Nach der abendlichen Festnahme von Sam Bankman-Fried am 12. Dezember auf Grundlage eines Eilhaftbefehls der New Yorker Staatsanwaltschaft erfolgte am nächsten Morgen der vom FTX-Gründer und seinen Anwälten anvisierte Versuch eines Kautionsantrags vor einem Amtsgericht in Nassau auf den Bahamas. Im Verlauf des knapp dreistündigen Termins wurden auch die Einzelheiten des Auslieferungsbeschlusses der USA thematisiert. Der ehemalige FTX-CEO, auch bekannt als "SBF", gab vor Gericht zu Protokoll, dass er "nicht auf sein Recht verzichte, seine Auslieferung an die USA anzufechten".

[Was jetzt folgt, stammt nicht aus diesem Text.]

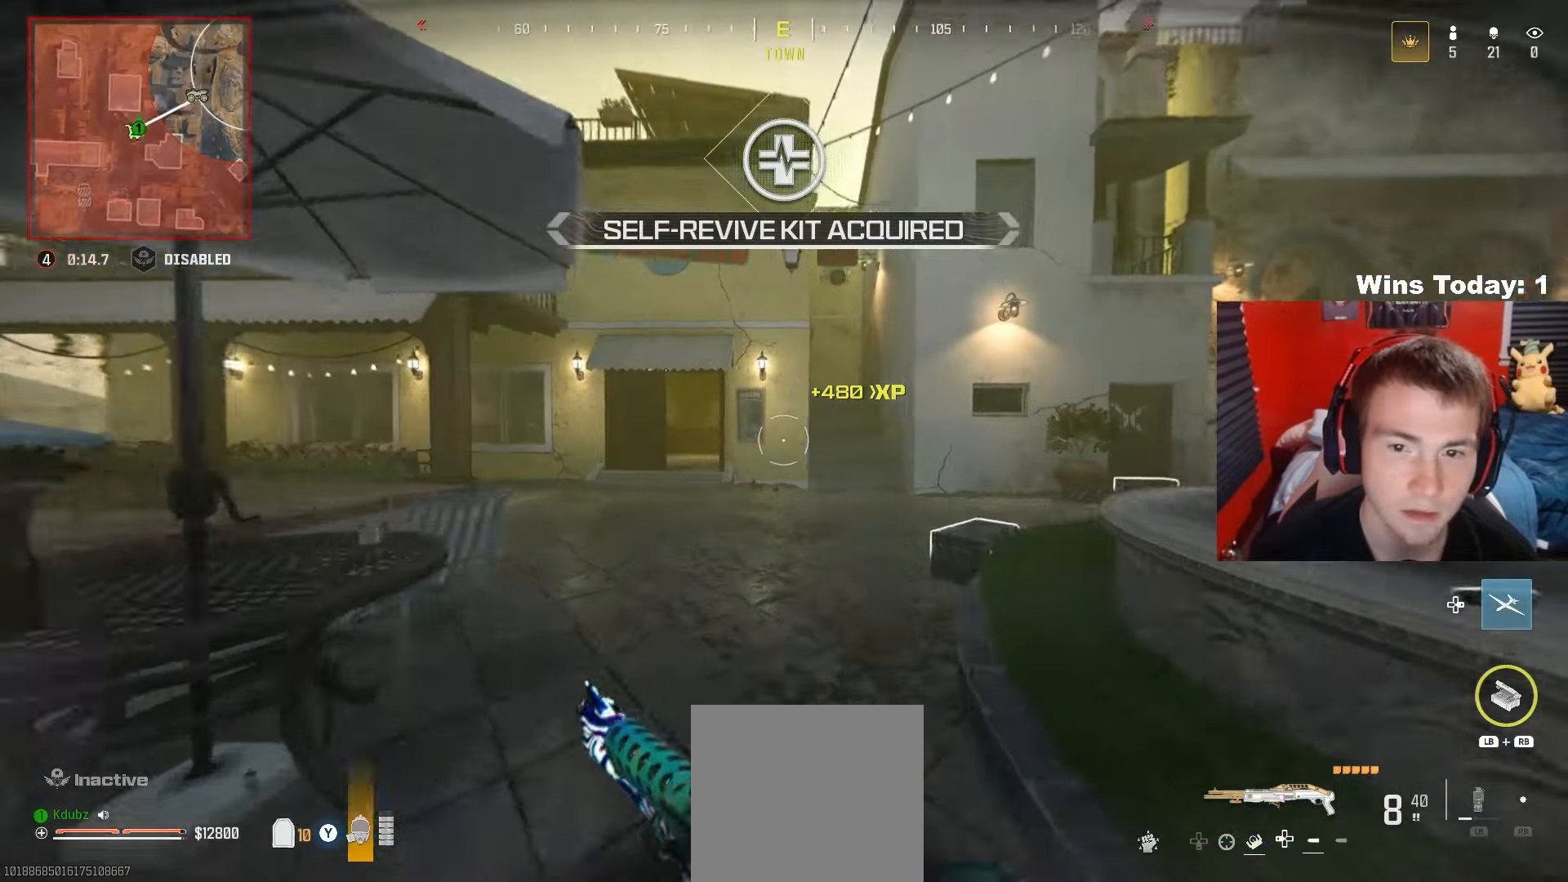
{"buttons": [], "left_stick": "up", "right_stick": "center", "events": [[33, "right_stick", "right"], [83, "L3", "down"], [183, "right_stick", "center"], [300, "L3", "up"], [350, "R3", "down"], [483, "R3", "up"]]}
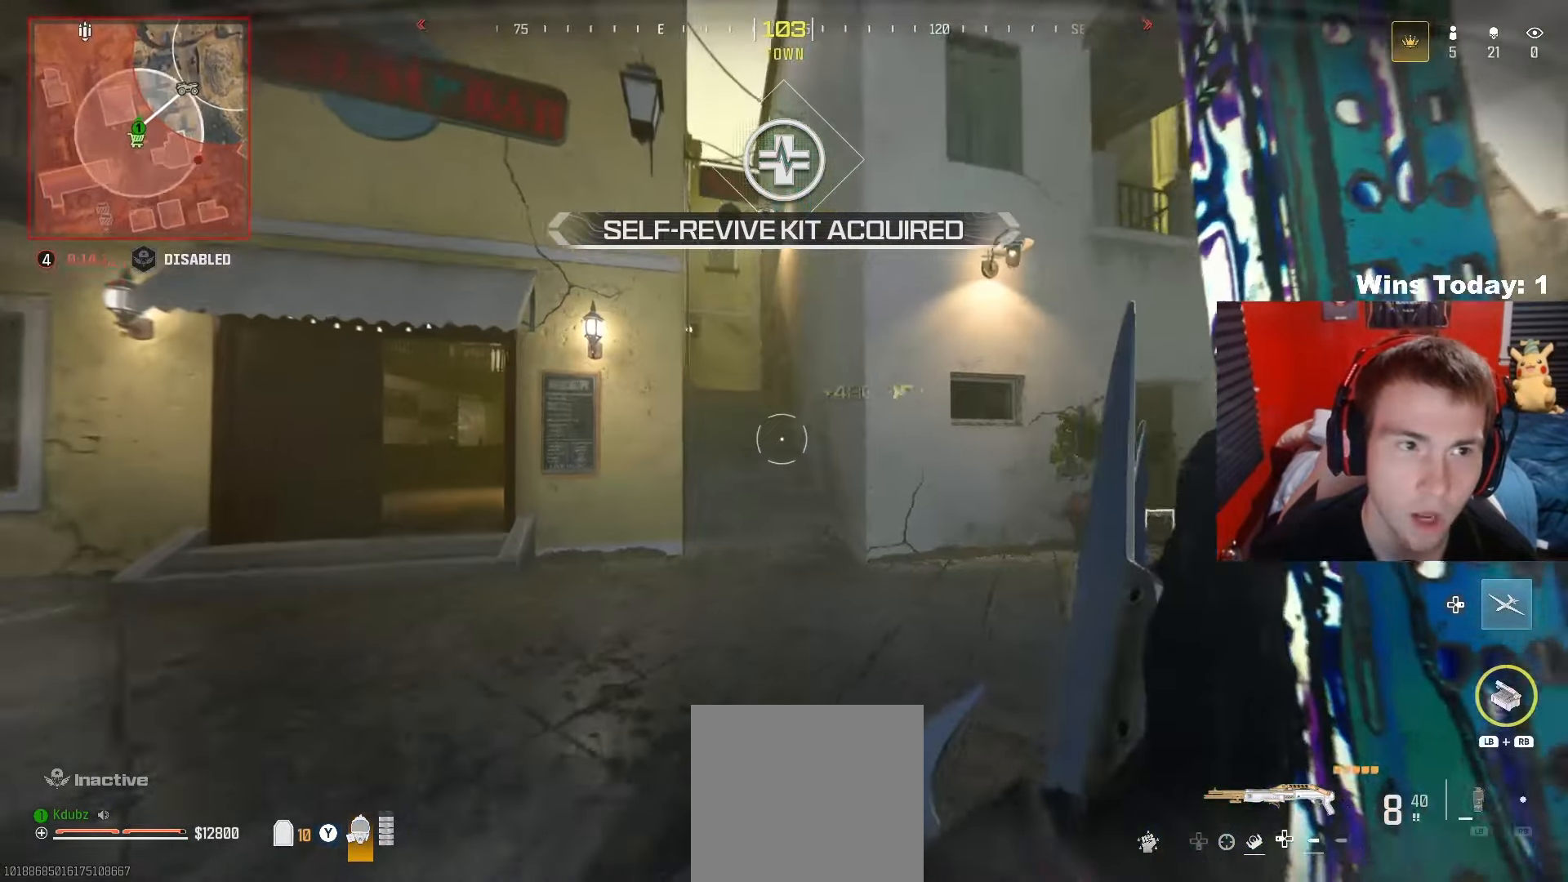
{"buttons": ["A", "Y", "L3"], "left_stick": "up", "right_stick": "center", "events": [[233, "Y", "down"], [383, "A", "down"], [500, "L3", "down"]]}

Zum Gerichtstermin waren auch die Eltern des Beschuldigten, Joe Bankman und Barbara Fried, aus den USA angereist. Bankman-Frieds Anwälte ließen verlautbaren, dass "für ihren Mandanten keinerlei Fluchtgefahr bestehe", so Informationen der vor Ort anwesenden Nachrichtenseite CoinDesk. Zudem wurde seitens der Anwälte argumentiert, dass SBF seit dem Bekanntwerden "der FTX-Problematik die Möglichkeit hatte, zu fliehen, und diese nicht genutzt hat". Ein Fluchtrisiko könnte zudem durch "elektronische Überwachungssysteme und eine hohe Bargeldkaution gemildert werden". Der Eilantrag auf eine Kautionszahlung wurde final von dem Gericht abgelehnt.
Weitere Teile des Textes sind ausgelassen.